For the entries below, report the number of lines where the string "Maja" appears, and only that number.

....................

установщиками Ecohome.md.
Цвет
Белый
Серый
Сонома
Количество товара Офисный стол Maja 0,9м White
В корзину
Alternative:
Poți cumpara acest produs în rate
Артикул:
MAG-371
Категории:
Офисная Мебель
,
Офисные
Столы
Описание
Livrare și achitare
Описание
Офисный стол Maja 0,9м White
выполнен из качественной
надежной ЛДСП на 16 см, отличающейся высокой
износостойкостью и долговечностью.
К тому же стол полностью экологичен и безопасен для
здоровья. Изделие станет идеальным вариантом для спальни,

....................

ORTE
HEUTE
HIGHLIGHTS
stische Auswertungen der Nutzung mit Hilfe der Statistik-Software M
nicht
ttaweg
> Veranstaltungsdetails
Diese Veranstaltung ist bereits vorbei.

....................

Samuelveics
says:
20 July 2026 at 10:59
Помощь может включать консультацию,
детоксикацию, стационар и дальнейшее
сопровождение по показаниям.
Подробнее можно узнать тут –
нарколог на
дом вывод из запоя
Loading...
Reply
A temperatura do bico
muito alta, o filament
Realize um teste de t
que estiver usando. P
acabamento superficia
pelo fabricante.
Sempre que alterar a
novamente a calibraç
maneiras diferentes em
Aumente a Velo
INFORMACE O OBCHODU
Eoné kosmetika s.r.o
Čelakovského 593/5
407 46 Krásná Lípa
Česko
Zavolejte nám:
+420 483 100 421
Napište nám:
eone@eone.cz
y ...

....................

Answer below> 2